## Stated task
Rewrite everything from the line containing "family: Nymphalidae" down to the last of the rows, putting "vernacular name" wherever "common name" appears and changing nothing else.

## Excerpted records
════════════════
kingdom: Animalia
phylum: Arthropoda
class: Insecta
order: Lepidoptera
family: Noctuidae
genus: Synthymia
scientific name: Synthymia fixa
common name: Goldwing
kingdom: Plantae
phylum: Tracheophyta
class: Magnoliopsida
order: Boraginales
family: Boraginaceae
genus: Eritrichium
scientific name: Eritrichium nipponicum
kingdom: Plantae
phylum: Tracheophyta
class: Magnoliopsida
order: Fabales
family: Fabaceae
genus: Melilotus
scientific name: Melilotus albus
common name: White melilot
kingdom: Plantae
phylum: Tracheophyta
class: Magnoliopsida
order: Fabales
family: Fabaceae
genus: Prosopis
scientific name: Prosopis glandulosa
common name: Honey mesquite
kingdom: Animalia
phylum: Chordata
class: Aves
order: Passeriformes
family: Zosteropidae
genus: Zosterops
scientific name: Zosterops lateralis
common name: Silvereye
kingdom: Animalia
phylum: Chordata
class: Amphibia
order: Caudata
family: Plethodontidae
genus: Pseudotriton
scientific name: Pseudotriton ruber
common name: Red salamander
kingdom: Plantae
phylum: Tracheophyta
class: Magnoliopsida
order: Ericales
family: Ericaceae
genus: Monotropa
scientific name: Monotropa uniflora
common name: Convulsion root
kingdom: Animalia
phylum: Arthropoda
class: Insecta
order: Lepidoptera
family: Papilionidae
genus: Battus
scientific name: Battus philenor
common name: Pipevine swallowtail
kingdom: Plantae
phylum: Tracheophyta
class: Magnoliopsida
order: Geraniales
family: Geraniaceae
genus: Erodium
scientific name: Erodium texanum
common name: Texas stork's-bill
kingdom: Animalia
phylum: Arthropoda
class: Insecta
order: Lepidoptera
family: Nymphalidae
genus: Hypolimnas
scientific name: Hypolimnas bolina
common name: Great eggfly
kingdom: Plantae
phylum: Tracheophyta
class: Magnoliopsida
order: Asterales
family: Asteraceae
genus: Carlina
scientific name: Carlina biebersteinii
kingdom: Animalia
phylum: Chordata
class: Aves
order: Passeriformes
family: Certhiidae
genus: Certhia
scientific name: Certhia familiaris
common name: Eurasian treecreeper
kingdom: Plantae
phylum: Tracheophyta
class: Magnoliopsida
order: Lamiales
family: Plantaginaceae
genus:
════════════════
## Task result
family: Nymphalidae
genus: Hypolimnas
scientific name: Hypolimnas bolina
vernacular name: Great eggfly
kingdom: Plantae
phylum: Tracheophyta
class: Magnoliopsida
order: Asterales
family: Asteraceae
genus: Carlina
scientific name: Carlina biebersteinii
kingdom: Animalia
phylum: Chordata
class: Aves
order: Passeriformes
family: Certhiidae
genus: Certhia
scientific name: Certhia familiaris
vernacular name: Eurasian treecreeper
kingdom: Plantae
phylum: Tracheophyta
class: Magnoliopsida
order: Lamiales
family: Plantaginaceae
genus:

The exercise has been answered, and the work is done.